REQUISITOS DEL EJERCICIO:
Continúe el texto sobre la bebida y la sociedad a partir de su última oración.

TEXTO DADO:

******

Kingsley Amis (Sobrebeber)

Los antropólogos nos aseguran que donde hay un hombre, se habla. Pese a los amantes de los chimpancés, el único animal capaz de reír es el hombre. Y aunque es posible que alguna tribu no descubierta de la selva brasileña aparezca un día de éstos y constituya la excepción a la regla, todas las sociedades actuales utilizan el alcohol, como hicieron la mayoría en el pasado. No negaré que compartimos otros importantes placeres con el sector más bruto de la creación, pero debe afirmar el hecho básico de que la conversación, la risa y la bebida están conectadas de un modo especialmente íntimo y profundamente humano.

De esto se pueden extraer varias conclusiones. Una de ellas podría consistir en que no se da en otras drogas un nexo tan saludable: motivo suficiente para ponerse en guardia ante ellas. Y lo que es más: los beneficios sociales de la bebida en colectividad (basándonos en esa evidencia) superan los desastres individuales que puede precipitar. Recientemente, un equipo de investigadores norteamericanos llegó a la conclusión de que sin el estímulo aportado por el alcohol, y sin la relajación que promueve, la sociedad occidental se habría desmoronado de manera inevitable durante la Primera Guerra Mundial. La bebida vino para quedarse; moraleja aparente: si ella se va, nosotros también.

Sin duda alguna, su presencia en nuestras vidas se ha incrementado con el desplazamiento de la humanidad hacia las ciudades y con el incremento general de la prosperidad. El vino y la cerveza son (en su origen, en los países productores) bebidas típicas aldeanas y de las clases pobres; la ginebra y el whisky son de ciudad y, por lo menos actualmente, de aquéllos a los que les va bien. En otras palabras, nuestras bebidas se están haciendo más fuertes y más frecuentes.

******

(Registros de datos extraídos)
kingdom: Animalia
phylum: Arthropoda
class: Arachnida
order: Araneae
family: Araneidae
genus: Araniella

******

RESPUESTA DEL EJERCICIO:
Estos incrementos suelen achacarse, puestos a acuñar una frase, al estrés y las prisas de la vida urbana. No quisiera disentir del todo de esta teoría, pero me gustaría destacar el estrés (o las prisas) como algo mucho más agobiante y extendido que la mayoría de las cosas: se trata de una confrontación repentina con extraños totales o parciales en circunstancias que requieren grandes dosis de relajo y simpatía... Una experiencia que yo, sin ir más lejos, siempre contemplo con cierta aprensión, aunque suelo acabar encontrándola satisfactoria. Mientras la aldea constituía la unidad social básica, los extraños aparecían de forma esporádica; y cuando lo hacían, siempre estaban muy superados en número por tu familia, amigo y gente que conocías de toda la vida. Pero ahora, en la era del almuerzo de negocios, de las grandes cenas, de las fiestas con los de la oficina y de los jolgorios de todo tipo, los extraños no paran de asomarse a tu horizonte.

El motivo por el que yo personalmente, y muchos otros, suelo acabar disfrutando de esas criaturas es, simple y obviamente, la presencia de la bebida. La raza humana no ha descubierto otro sistema para eliminar barreras, conocer con prontitud al de enfrente y romper el hielo que resulte la décima parte de eficaz y oportuno a la hora de permitirte relacionarte con los demás en un entorno agradable: basta con interrumpir tu sobriedad. Evidentemente, quien estudie en serio los efectos de la bebida acabará adoptando el tono severo y cascarrabias de quien estudia en serio los efectos de la bebida; me parece muy bien, pero ¿y lo que ocurre después? ¿Qué decir de los que beben, no para dejar de estar totalmente sobrios, sino para emborracharse? ¿Y de los que beben a solas?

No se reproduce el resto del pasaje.